The Eagles added former Titans first-round pick Chance Warmack, who played for offensive-line coach Jeff Stoutland at Alabama, to the guard group, along with former Dolphins starter Dallas Thomas. That would seem to make it easier for the coaching staff to move Seumalo or Wisniewski to center, if needed. The Eagles also added undrafted rookie center Tyler Orlosky, from West Virginia, but he suffered an MCL injury in rookie camp and probably won't take the field again until training camp.
"I don't think that concerning myself with that is going to do me any good," said Kelce, 29, the starter ever since he arrived as an undersized sixth-round rookie from Cincinnati in 2011.
Eagles coach Doug Pederson is said to have told Kelce, when the trade scenarios didn't materialize around the time of the NFL Scouting Combine, that the matter was closed and that Kelce will be the starter this year.
Asked about that Tuesday, Kelce said: "I don't really want to discuss private conversations or anything like that with the media."
Pederson, asked Tuesday about the center situation, said, "Right now going forward, Jason is the guy, and then we'll continue to work 'Wiz' along with Isaac, try to get Isaac some snaps, too." Pederson said part of OTAs is "evaluating our guys, but Kelce will definitely get the majority of the reps."
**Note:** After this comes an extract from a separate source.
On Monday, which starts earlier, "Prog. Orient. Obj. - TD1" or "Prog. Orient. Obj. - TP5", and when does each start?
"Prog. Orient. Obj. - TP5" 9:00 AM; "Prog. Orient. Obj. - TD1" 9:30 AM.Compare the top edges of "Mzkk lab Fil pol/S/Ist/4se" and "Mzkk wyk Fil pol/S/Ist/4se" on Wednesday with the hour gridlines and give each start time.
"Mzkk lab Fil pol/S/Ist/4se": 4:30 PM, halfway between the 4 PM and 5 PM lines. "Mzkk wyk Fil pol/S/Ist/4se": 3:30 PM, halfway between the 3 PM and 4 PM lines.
Like most of us who face situations beyond our control, Kelce said he has concluded that "worrying about it doesn't do any good." But most of us worry anyway.
"We have competition every year," Kelce said. "The reality is, we always have guys coming in, coming out. Now we happen to have a lot of really good depth at interior line. Like I said, it doesn't do me any good worrying about the 'what-ifs.' "
True, the Eagles always have other guys who can play any position. But when Kelce was making the Pro Bowl and getting a seven-year contract extension after the 2013 season, the backups were guys such as Julian Vandervelde and Josh Andrews, who never shaped up as serious contenders. Having Seumalo and Wisniewski in the wings is different.
Kelce, 6-3, 295, has always been better working in space than trying to match power with defensive linemen who outweigh him by 25 or 30 pounds, especially 3-4 nose guards. He said that he thought technique was as much to blame as strength last season, and that he felt he improved over the second half of 2016.
"Getting more and more familiar with everybody around me, the offense and everything like that, certainly helped out," he said. "I still think there's things I can improve upon. I've certainly done a lot this offseason," adding a few pounds, and, "I've done a lot of things from a technique standpoint, that (Stoutland) has critiqued me on."
Kelce said he would like to weigh 300 by training camp, "but it doesn't matter how much weight you've got if you aren't using the right technique. I think early on, there were a lot of things from a technique standpoint I could have done a better job on."
Last season, when Pederson and offensive coordinator Frank Reich talked about Kelce, especially when he struggled, they emphasized his communication with then-rookie quarterback Carson Wentz, how important it was to have a veteran helping the QB with blocking calls, building trust. Asked Tuesday whether he thinks that relationship helps him maintain the upper hand, Kelce said that isn't anything he thinks about.
Kelce has started 78 games here, which is both an argument for keeping him in place as the fulcrum of a changing line, and also a reminder that he is closer to the end than the beginning. Another team leader, 30-year-old defensive end Connor Barwin, one of Kelce's best friends, ended up being released this offseason and going to the Rams, even though he had offered to take a pay cut to stay.
"That's just the way it goes. You don't really let that stuff weigh into it," Kelce said. "Having said that, I hope he has 15 sacks over in LA."